Stack<Cell> stack = new Stack<>();

stack.push(maze.start());
stack.peek().mark(SOLUTION_MARK);

while (!stack.peek().hasMark(Cell.END)) {

    Cell current = stack.peek();
    ArrayList<Cell> dirs = current.neighbors();

    boolean found = false;
    for (Cell next : dirs) {
        if (next.hasMark(ERROR_MARK) || next.hasMark(SOLUTION_MARK)) {
            continue;
        }
        stack.push(next);
        next.mark(SOLUTION_MARK);
        found = true;
        break;
    }
    if (!found) {
        stack.pop().mark(ERROR_MARK);
    }
    for (MazeBody listener : listeners) {
        listener.repaint();
    }
}

Mark.java

public final class Mark {

    private static Map<String, Mark> TABLE = new HashMap<>();

    private String name;

    private Mark(String markName) {
        name = markName;
    }

    public static Mark get(String name) {
        Mark mark = TABLE.get(name);
        if (mark == null) {
            mark = new Mark(name);
            TABLE.put(name, mark);
        }
        return mark;
    }
}

Answer 1

This is Depth First Search written iteratively rather than recursively.
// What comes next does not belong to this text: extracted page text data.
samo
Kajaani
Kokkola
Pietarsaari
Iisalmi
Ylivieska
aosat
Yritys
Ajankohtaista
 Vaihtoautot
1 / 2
Recursive DFS (preorder) pseudocode looks like:

visit (current node)
for each child node of current node
    if node is not explored
        dfs (node)

Iterative version of DFS looks like:

Put current node on stack
In a while loop pop the stack if not empty
    visit (popped node)
    push all Unvisited and NotVisiting neighbors of popped node on the stack
End while

Unvisited and NotVisiting in the Iterative version means that the node is neither visited before, nor it is in the stack for visiting.

---

The time complexity of this algorithm depends on whether the graph has been stored as adjacency list or adjacency matrix. For list, it'd be O(n). For matrix, it'd become O(n²) because even though you explore every node only once, you have to visit every row and column of the matrix to know if there is a path between a node X and node Y.
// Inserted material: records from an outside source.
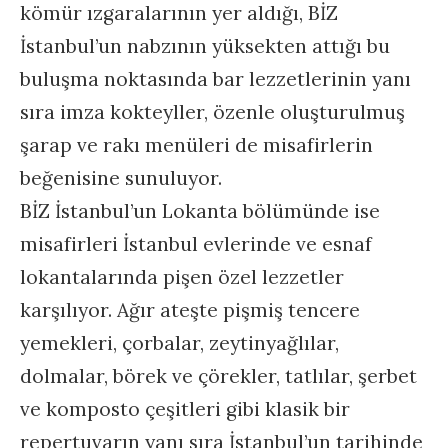
kömür ızgaralarının yer aldığı, BİZ
İstanbul’un nabzının yüksekten attığı bu
buluşma noktasında bar lezzetlerinin yanı
sıra imza kokteyller, özenle oluşturulmuş
şarap ve rakı menüleri de misafirlerin
beğenisine sunuluyor.
BİZ İstanbul’un Lokanta bölümünde ise
misafirleri İstanbul evlerinde ve esnaf
lokantalarında pişen özel lezzetler
karşılıyor. Ağır ateşte pişmiş tencere
yemekleri, çorbalar, zeytinyağlılar,
dolmalar, börek ve çörekler, tatlılar, şerbet
ve komposto çeşitleri gibi klasik bir
repertuvarın yanı sıra İstanbul’un tarihinde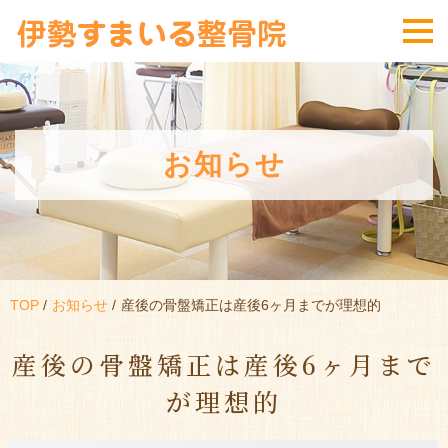
お知らせ
TOP
お知らせ
産後の骨盤矯正は産後6ヶ月までが理想的
産後の骨盤矯正は産後6ヶ月まで
が理想的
The space complexity of this algorithm can go to worst of O(n), happening when the graph would have each node having only one neighbor, becoming like a singly linked list.

Answer 2

Based on what you show I would say it is depth-first search, but with a check whether the place has already been scheduled for visit. Since it uses a stack, it will always first visit the places deeper in the search tree. But from the moment it adds a place to the stack, it marks the place as a solution mark to prevent it from being re-evaluated if another path would reach the same place.

Note however that it will mark every tile a SOLUTION_MARK unless it cannot come up with nodes others than marked with a SOLUTION_MARK or an ERROR_MARK. It will thus mark more tiles than the tiles contributing to (shortest) the solution. In that sense it is not really a maze solving algorithm: it simply marks tiles as SOLUTION_MARK if there is at least another tile not yet scheduled that can contribute to a solution. The algorithm will finish if it has marked all reachable tiles.